EXTRAIT CHOISI »

####################

Que n’échoient aux philosophes ni les avantages ni les préjudices de la fortune populaire, c’est là une vérité connue de tout temps, et on peut sans difficulté en indiquer les raisons ; l’instrument expressif du philosophe, la pensée abstraite, est rebutant pour la plupart. Si le philosophe peut éprouver quelque désagrément à ce manque de popularité, ce désagrément sera compensé par son isolement même, dans la mesure où, de son vivant et même après sa mort, il est à la fois à l’abri d’une participation collective et n’est pas impliqué dans des passions qui ne sont pas les siennes.
     Mais parfois la pensée agit sur la vie, et Nietzsche a connu ce sort. Non pas au sens le plus fréquent, lorsque la pensée abstraite d’un philosophe intervient indirectement pour modifier la vie des hommes, comme cela arrive souvent dans l’histoire ; dans le cas de Nietzsche, la pensée atteint le tissu immédiat de la vie et se mêle à elle, suscitant chez les hommes des résonances immédiates et provoquant des passions que la sensibilité de chacun perçoit en affinité.
     Quiconque a lu quelques pages de Nietzsche se sera senti profondément scruté, incité à donner son approbation à propos de telle ou telle question brûlante : d’aucuns ne pardonnent pas cette intromission, d’autres rejettent cette impression, d’autres encore réagissent en y participant ardemment. Si bien qu’à la seule mention du nom de Nietzsche, rares sont les personnes, parmi celles dotées de quelque culture et sensibilité, qui ne ressentent un mouvement instinctif de l’âme, variable selon les caractères, difficilement définissable, et dans tous les cas étranger aux schémas conceptuels. Ainsi Nietzsche se révèle être un type paradoxal de penseur, pour lequel les limites entre les genres de l’expression s’estompent, et qui laisse son empreinte dans l’esprit bien avant que dans la raison.
     Dans la pensée de ces cent dernières années, cette condition exceptionnelle a donné à Nietzsche une place dont on pourrait dire qu’elle est unique et incomparable quant à ses implications. Mais cette condition entraîne nécessairement quelques conséquences. Il peut certainement arriver, pour un court laps de temps, que la musique de Beethoven embrase d’une noble ardeur l’âme d’un être violent ou d’un oppresseur ; si cette musique pouvait ensuite se traduire par des mots, qui affirmera que de ces mots ne pourraient être tirées des justifications de la violence et de l’oppression ? Voudrions-nous alors interdire la musique de Beethoven qui, précisément parce qu’elle est universelle, touche un grand nombre d’âmes que l’on ne peut qualifier de nobles ? Tel fut pourtant le sort de Nietzsche : être mis au ban à cause des hallucinations d’âmes basses ou pathologiquement dérangées. À partir du miroitement de phrases dont le contenu leur échappait, à partir d’exaltations momentanées se déposant ensuite dans les pensées quotidiennes, exsangues ou troubles, d’aucuns tentèrent de justifier un lien véritable avec l’impulsion dont elles avaient surgi et élaborèrent des interprétations forcenées. Nietzsche devint un fantôme, et c’est ce fantôme qui fut l’objet par la suite et encore aujourd’hui des réprobations de ceux qui ont succédé aux fanatiques exaltés.

####################

DONNÉES »
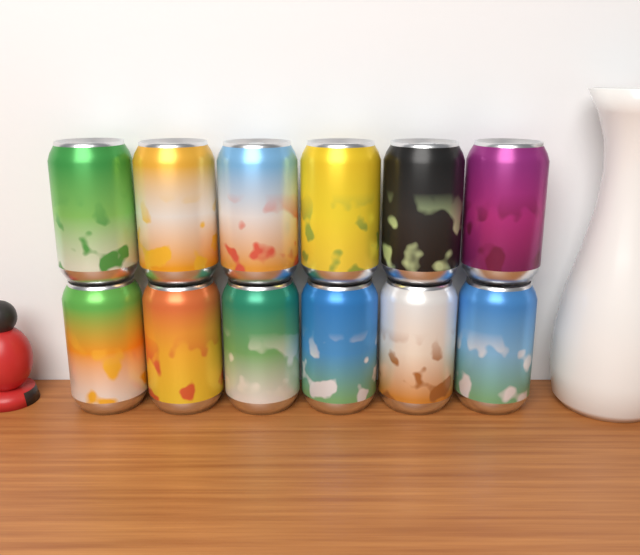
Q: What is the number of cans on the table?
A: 12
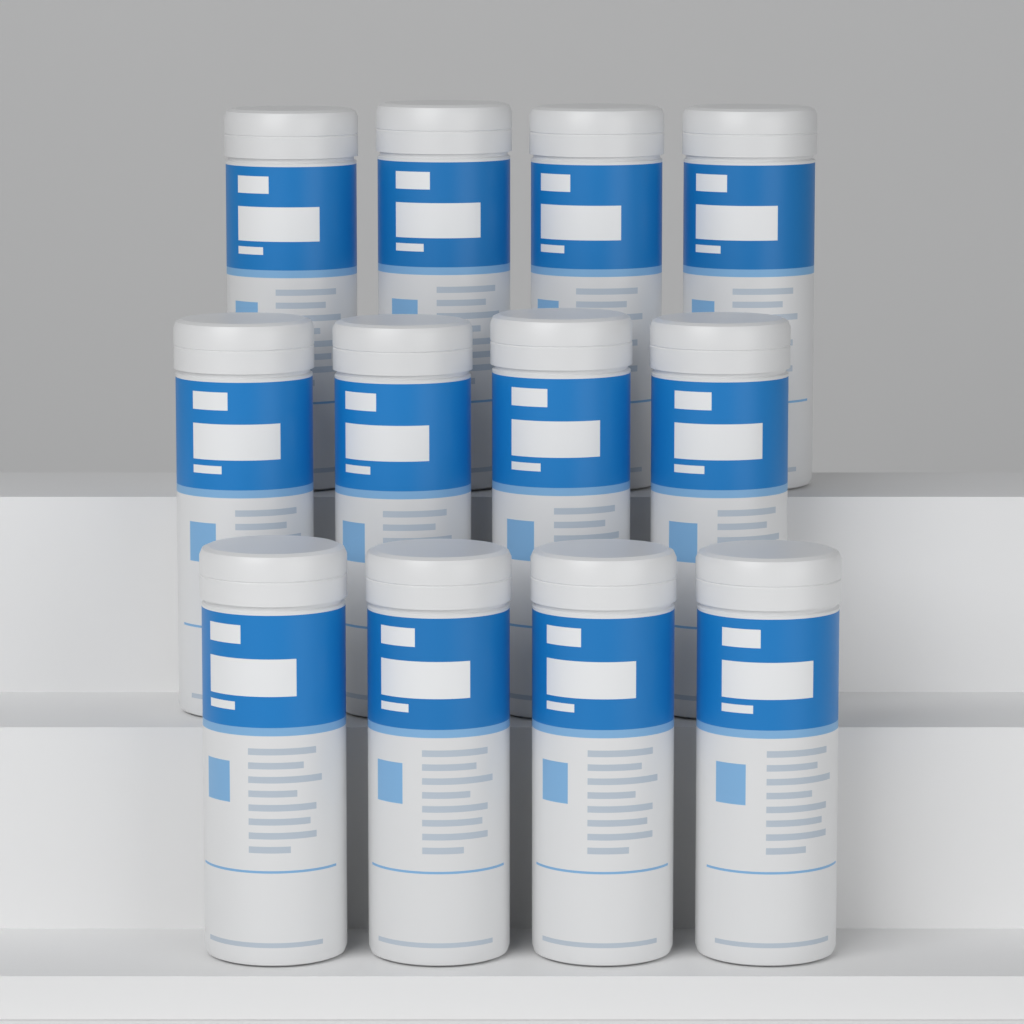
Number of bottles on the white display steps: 12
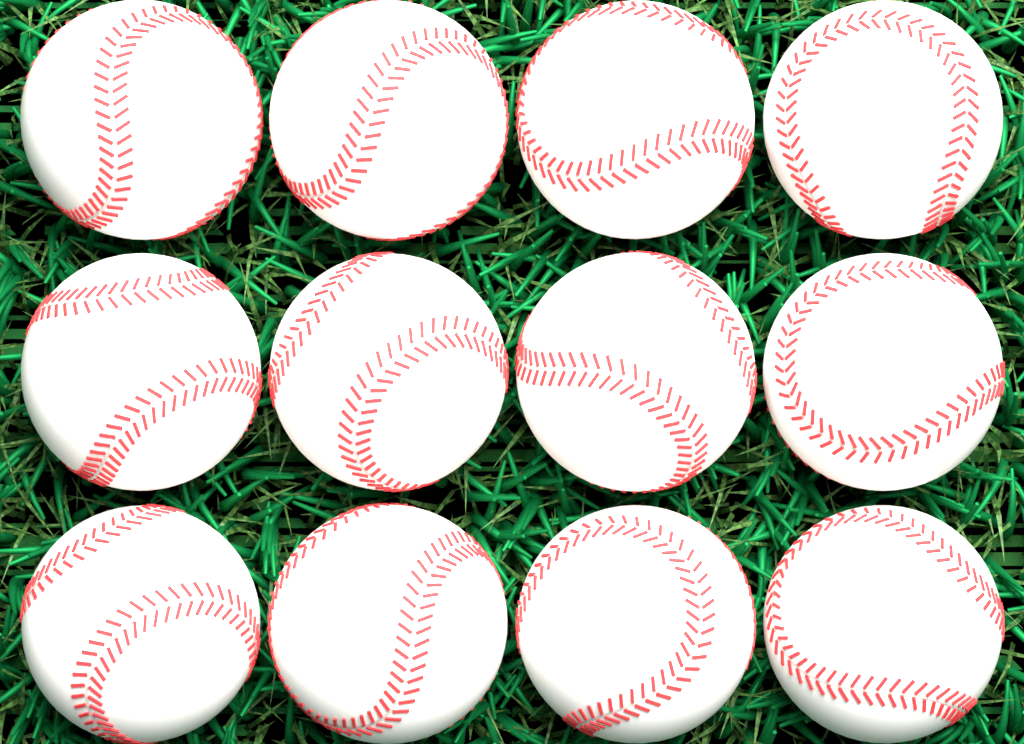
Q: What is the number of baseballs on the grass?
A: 12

####################

CONSIGNES »
**A)** Répondez à ces questions sur l'extrait :
(i) Quel est l'instrument expressif du philosophe ?
(ii) De quel compositeur la musique est-elle évoquée ?
(iii) Que devint Nietzsche, d'après la dernière phrase ?
**B)** Recopiez, s'il vous plaît, les lignes des données en commençant à celle qui contient « Number of bottles » et en allant jusqu'à la dernière ligne des données. N'incluez pas les images.
L'extrait et les lignes n'ont aucun rapport entre eux.

SOLUTIONS RÉDIGÉES »
**A)**
(i) La pensée abstraite.
(ii) Beethoven.
(iii) Un fantôme.

**B)**
Number of bottles on the white display steps: 12
Q: What is the number of baseballs on the grass?
A: 12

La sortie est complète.